En mi libro aporto ciertas pistas complementarias para tratar de entender por qué en nuestro caso las incorporaciones de las primarias y del balotaje —dos componentes con inequívocas improntas mayoritaristas— constituyeron una respuesta de los dos partidos tradicionales al crecimiento electoral del Frente Amplio y terminaron consolidando las tendencias oligopólicas que ya venían operando en nuestro sistema político.

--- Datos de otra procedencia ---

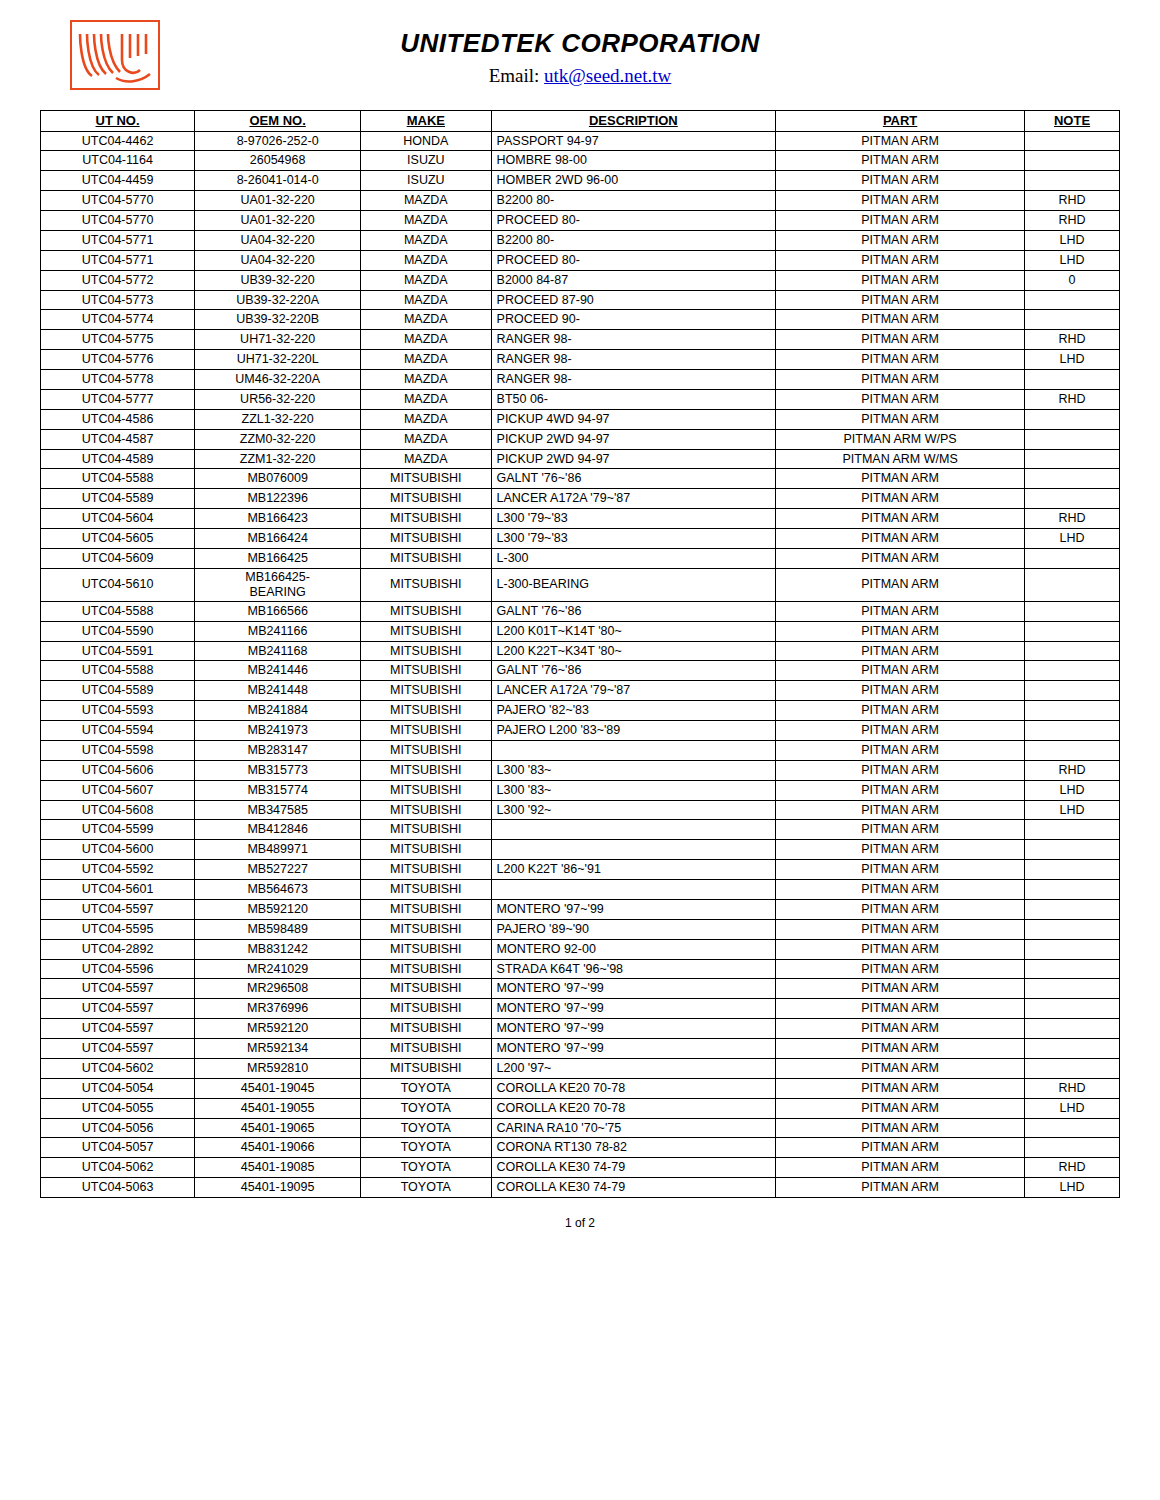UNITEDTEK CORPORATION
Email: utk@seed.net.tw
| UT NO. | OEM NO. | MAKE | DESCRIPTION | PART | NOTE |
| --- | --- | --- | --- | --- | --- |
| UTC04-4462 | 8-97026-252-0 | HONDA | PASSPORT 94-97 | PITMAN ARM | |
| UTC04-1164 | 26054968 | ISUZU | HOMBRE 98-00 | PITMAN ARM | |
| UTC04-4459 | 8-26041-014-0 | ISUZU | HOMBER 2WD 96-00 | PITMAN ARM | |
| UTC04-5770 | UA01-32-220 | MAZDA | B2200 80- | PITMAN ARM | RHD |
| UTC04-5770 | UA01-32-220 | MAZDA | PROCEED 80- | PITMAN ARM | RHD |
| UTC04-5771 | UA04-32-220 | MAZDA | B2200 80- | PITMAN ARM | LHD |
| UTC04-5771 | UA04-32-220 | MAZDA | PROCEED 80- | PITMAN ARM | LHD |
| UTC04-5772 | UB39-32-220 | MAZDA | B2000 84-87 | PITMAN ARM | 0 |
| UTC04-5773 | UB39-32-220A | MAZDA | PROCEED 87-90 | PITMAN ARM | |
| UTC04-5774 | UB39-32-220B | MAZDA | PROCEED 90- | PITMAN ARM | |
| UTC04-5775 | UH71-32-220 | MAZDA | RANGER 98- | PITMAN ARM | RHD |
| UTC04-5776 | UH71-32-220L | MAZDA | RANGER 98- | PITMAN ARM | LHD |
| UTC04-5778 | UM46-32-220A | MAZDA | RANGER 98- | PITMAN ARM | |
| UTC04-5777 | UR56-32-220 | MAZDA | BT50 06- | PITMAN ARM | RHD |
| UTC04-4586 | ZZL1-32-220 | MAZDA | PICKUP 4WD 94-97 | PITMAN ARM | |
| UTC04-4587 | ZZM0-32-220 | MAZDA | PICKUP 2WD 94-97 | PITMAN ARM W/PS | |
| UTC04-4589 | ZZM1-32-220 | MAZDA | PICKUP 2WD 94-97 | PITMAN ARM W/MS | |
| UTC04-5588 | MB076009 | MITSUBISHI | GALNT '76~'86 | PITMAN ARM | |
| UTC04-5589 | MB122396 | MITSUBISHI | LANCER A172A '79~'87 | PITMAN ARM | |
| UTC04-5604 | MB166423 | MITSUBISHI | L300 '79~'83 | PITMAN ARM | RHD |
| UTC04-5605 | MB166424 | MITSUBISHI | L300 '79~'83 | PITMAN ARM | LHD |
| UTC04-5609 | MB166425 | MITSUBISHI | L-300 | PITMAN ARM | |
| UTC04-5610 | MB166425- BEARING | MITSUBISHI | L-300-BEARING | PITMAN ARM | |
| UTC04-5588 | MB166566 | MITSUBISHI | GALNT '76~'86 | PITMAN ARM | |
| UTC04-5590 | MB241166 | MITSUBISHI | L200 K01T~K14T '80~ | PITMAN ARM | |
| UTC04-5591 | MB241168 | MITSUBISHI | L200 K22T~K34T '80~ | PITMAN ARM | |
| UTC04-5588 | MB241446 | MITSUBISHI | GALNT '76~'86 | PITMAN ARM | |
| UTC04-5589 | MB241448 | MITSUBISHI | LANCER A172A '79~'87 | PITMAN ARM | |
| UTC04-5593 | MB241884 | MITSUBISHI | PAJERO '82~'83 | PITMAN ARM | |
| UTC04-5594 | MB241973 | MITSUBISHI | PAJERO L200 '83~'89 | PITMAN ARM | |
| UTC04-5598 | MB283147 | MITSUBISHI | | PITMAN ARM | |
| UTC04-5606 | MB315773 | MITSUBISHI | L300 '83~ | PITMAN ARM | RHD |
| UTC04-5607 | MB315774 | MITSUBISHI | L300 '83~ | PITMAN ARM | LHD |
| UTC04-5608 | MB347585 | MITSUBISHI | L300 '92~ | PITMAN ARM | LHD |
| UTC04-5599 | MB412846 | MITSUBISHI | | PITMAN ARM | |
| UTC04-5600 | MB489971 | MITSUBISHI | | PITMAN ARM | |
| UTC04-5592 | MB527227 | MITSUBISHI | L200 K22T '86~'91 | PITMAN ARM | |
| UTC04-5601 | MB564673 | MITSUBISHI | | PITMAN ARM | |
| UTC04-5597 | MB592120 | MITSUBISHI | MONTERO '97~'99 | PITMAN ARM | |
| UTC04-5595 | MB598489 | MITSUBISHI | PAJERO '89~'90 | PITMAN ARM | |
| UTC04-2892 | MB831242 | MITSUBISHI | MONTERO 92-00 | PITMAN ARM | |
| UTC04-5596 | MR241029 | MITSUBISHI | STRADA K64T '96~'98 | PITMAN ARM | |
| UTC04-5597 | MR296508 | MITSUBISHI | MONTERO '97~'99 | PITMAN ARM | |
| UTC04-5597 | MR376996 | MITSUBISHI | MONTERO '97~'99 | PITMAN ARM | |
| UTC04-5597 | MR592120 | MITSUBISHI | MONTERO '97~'99 | PITMAN ARM | |
| UTC04-5597 | MR592134 | MITSUBISHI | MONTERO '97~'99 | PITMAN ARM | |
| UTC04-5602 | MR592810 | MITSUBISHI | L200 '97~ | PITMAN ARM | |
| UTC04-5054 | 45401-19045 | TOYOTA | COROLLA KE20 70-78 | PITMAN ARM | RHD |
| UTC04-5055 | 45401-19055 | TOYOTA | COROLLA KE20 70-78 | PITMAN ARM | LHD |
| UTC04-5056 | 45401-19065 | TOYOTA | CARINA RA10 '70~'75 | PITMAN ARM | |
| UTC04-5057 | 45401-19066 | TOYOTA | CORONA RT130 78-82 | PITMAN ARM | |
| UTC04-5062 | 45401-19085 | TOYOTA | COROLLA KE30 74-79 | PITMAN ARM | RHD |
| UTC04-5063 | 45401-19095 | TOYOTA | COROLLA KE30 74-79 | PITMAN ARM | LHD |
1 of 2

En ese sentido, me remito a los pasajes de mi libro en los que trato de reconstruir las estrategias asumidas por las dirigencias partidarias a lo largo del período anterior y posterior a la reforma de 1996. Sobre la base de declaraciones públicas y decisiones adoptadas por un núcleo selecto de dirigentes de los tres partidos, sugiero:
1) la exclusión de representantes del Frente Amplio en los directorios de las empresas públicas durante el gobierno del presidente Lacalle Herrera, así como las razones que se esgrimieron para justificar dicha exclusión, constituyen el paso inicial de una operación tendiente a aislar al Frente Amplio del resto del sistema de partidos;
2) en esa misma dirección, el segundo paso es la acción combinada de ambos partidos tradicionales para impulsar la reforma del año 96, descartando de antemano la alternativa de que alguno de ellos acordora con el Frente Amplio para dirimir la instancia de la segunda vuelta presidencial;
3) como respuesta a las estrategias asumidas por el subsistema de partidos tradicionales para aislar al Frente Amplio y tratar de impedir su acceso al gobierno, terminan prevaleciendo dentro de este partido aquellas corrientes inclinadas a los modelos mayoritaristas y a los gobiernos monopartidarios, basados en sus propios programas;
4) a la vez, y también como complemento de esa apuesta polarizadora, se consolida como construcción discursiva predominante —aunque no exclusiva— aquella narrativa que caracteriza al Frente Amplio como la expresión de los intereses de las grandes mayorías, como el partido opositor a los proyectos de los sectores económicos dominantes y sus socios internacionales y, por lo mismo, como el aliado “natural” de las múltiples organizaciones de la sociedad civil que defienden los derechos y los intereses de los sectores subordinados.